We may be getting better at talking about death, but are we falling short when it comes to managing the longer-term grief?
Strange how you tend to get runs of certain presentations isn’t it?
Von was about my fourth patient in as many months who was struggling to come to terms with the loss of a loved one.
She was in her late 60s and her husband, who had been considerably older than her, had been ill for many months with severe heart failure, so his death hadn’t been a shock. Nonetheless, six months down the track, poor Von could not understand why she still felt so lost and unable to discuss him without dissolving into tears.
Compounding her distress was the fact she felt she should be “getting over it” by now and “moving on”. She was making people feel uncomfortable when she got emotional, so she simply avoided those triggering conversations, even with her children.
It was a familiar story among my recent run of older patients – two who’d lost husbands, one a sister and another a brother. There was a consistent theme of searching for guidance on how to manage mourning – after the death, after the funeral, after all the friends and relatives have resumed their often busy, and often unchanged, lives.
They’d all presented thinking there must be something wrong with them for continuing to feel this grief past what they felt was “normal”, which in their minds was maybe a couple of months.
It’s been almost 50 years since Kubler-Ross gave us the classic phases of grieving. There is now a wealth of resources available that people can access when confronting mortality – either their own or that of someone close to them. And between advanced care directives, palliative care and the euthanasia debate I believe, as a society, we are getting a lot better about talking about death and dying.
But maybe we fall a little short when it comes to managing the longer-term grief.
Maybe it’s our tendency, in this digital age, to focus on the immediate and our consequently short attention span that expects everyone to always be looking to the future rather than “wasting time” on the past.
Maybe it’s our modern Australian culture that has left us without any rituals beyond that of the funeral. Historically, rituals tended to give stage gates for grief or, at the very least, a public acknowledgement of a realistic time-frame that it might take until that grief might lessen.
I have patients from other cultures who expect to wear black for a year or more after losing their husband, or who have a religious ceremony marking the monthly anniversary of their partner’s death for 12 months, or only unveil the tombstone at the one-year anniversary.
I’m not suggesting we restore the notion of widow’s weeds, but perhaps there needs to be greater recognition that the grieving individual will be vulnerable for a period that is far more likely to measured in months rather than weeks.
I distinctly remember sharing cappuccino and Kleenex with a friend who had lost her husband unexpectantly, 10 weeks prior. We were joined by another friend who looked at the two of us and asked, more in genuine surprise than unkindness, “are you still crying?”
When the latest update of the classification of mental illness, the DSM-5, was published a few years there was considerable controversy about the guidelines in relation to grief.

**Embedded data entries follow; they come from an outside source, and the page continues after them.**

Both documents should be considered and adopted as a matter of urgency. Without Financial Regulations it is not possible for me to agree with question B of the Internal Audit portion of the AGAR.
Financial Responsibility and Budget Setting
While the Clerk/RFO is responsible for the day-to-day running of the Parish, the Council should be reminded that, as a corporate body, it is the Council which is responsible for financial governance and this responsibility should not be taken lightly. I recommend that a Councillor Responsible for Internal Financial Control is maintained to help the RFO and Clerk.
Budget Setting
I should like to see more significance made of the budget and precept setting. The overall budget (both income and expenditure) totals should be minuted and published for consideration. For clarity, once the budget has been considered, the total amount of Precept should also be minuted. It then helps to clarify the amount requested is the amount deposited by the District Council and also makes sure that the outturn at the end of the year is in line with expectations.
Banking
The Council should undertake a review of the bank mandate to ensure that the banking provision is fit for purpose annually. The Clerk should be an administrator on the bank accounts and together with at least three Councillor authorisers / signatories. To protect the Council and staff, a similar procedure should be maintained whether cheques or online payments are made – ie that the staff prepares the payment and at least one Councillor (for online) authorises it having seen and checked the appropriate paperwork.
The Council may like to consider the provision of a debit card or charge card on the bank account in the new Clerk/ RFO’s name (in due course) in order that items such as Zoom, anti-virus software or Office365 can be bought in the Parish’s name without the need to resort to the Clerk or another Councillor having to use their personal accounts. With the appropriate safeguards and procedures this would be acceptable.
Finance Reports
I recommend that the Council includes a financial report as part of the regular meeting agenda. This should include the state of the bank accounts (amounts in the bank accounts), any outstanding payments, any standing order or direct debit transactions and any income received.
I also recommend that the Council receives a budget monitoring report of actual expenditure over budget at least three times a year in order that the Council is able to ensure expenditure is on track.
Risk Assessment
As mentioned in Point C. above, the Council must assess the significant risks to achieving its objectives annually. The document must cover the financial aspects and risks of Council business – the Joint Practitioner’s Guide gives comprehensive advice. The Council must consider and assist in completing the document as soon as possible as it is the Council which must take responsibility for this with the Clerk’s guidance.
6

The new DSM-5 actually took away the need to exclude recent bereavement when diagnosing someone with a depressive or adjustment disorder. So theoretically, you could present within a few months of losing your much-loved partner and actually be diagnosed as having an affective disorder and be given medication.
To be fair, I don’t know of any doctors who do this, but this tendency to blur the distinction between significant grief and perhaps a mental illness is, I feel, reflective of modern-day thinking.
Even their classification of a complicated grief disorder which can’t be diagnosed until the person has been grieving for at least six months, gives the impression that by six months one should be over it. (Of course, complicated grief disorder is more than just persistent grief, but the broad-brush definition gives that impression).
No one wants to be persistently unhappy. No one wants their friend or relative to be persistently unhappy.
The idea that someone should be allowed to have, and maybe needs to have, sad, painful conversations about their husband, mother, child many months after their death isn’t always a comfortable reality.
But expectations that the grief process should be complete in a couple of months doesn’t help anyone, least of all the person going through it. And it is often the grieving person themselves who has these expectations, which explains why they appear in our consulting rooms.
I often explain to patients the concept of the year of firsts, which many grief counsellors talk about. The first wedding anniversary without their partner, the first Christmas, the first Mother’s Day et cetera. All are sad milestones that should be expected to be painful and acknowledged in some way, culminating in the first anniversary of the death.
I’m hardly a psychological guru, but I have found just the 12-month time frame of this discussion often helps patients reconsider their concept of a “normal” grieving period.
In Von’s case, she made a point of acknowledging some of these “firsts” by organising get-togethers with particular family and friends on those dates. In a way she created her own rituals, which she found comforting.
She was still sad, but less anxious about feeling sad. Perhaps just the recognition she didn’t have to concertina all that grieving for a lifetime of memories into just a short couple of months helped as well. Grief cannot, and should not, be rushed.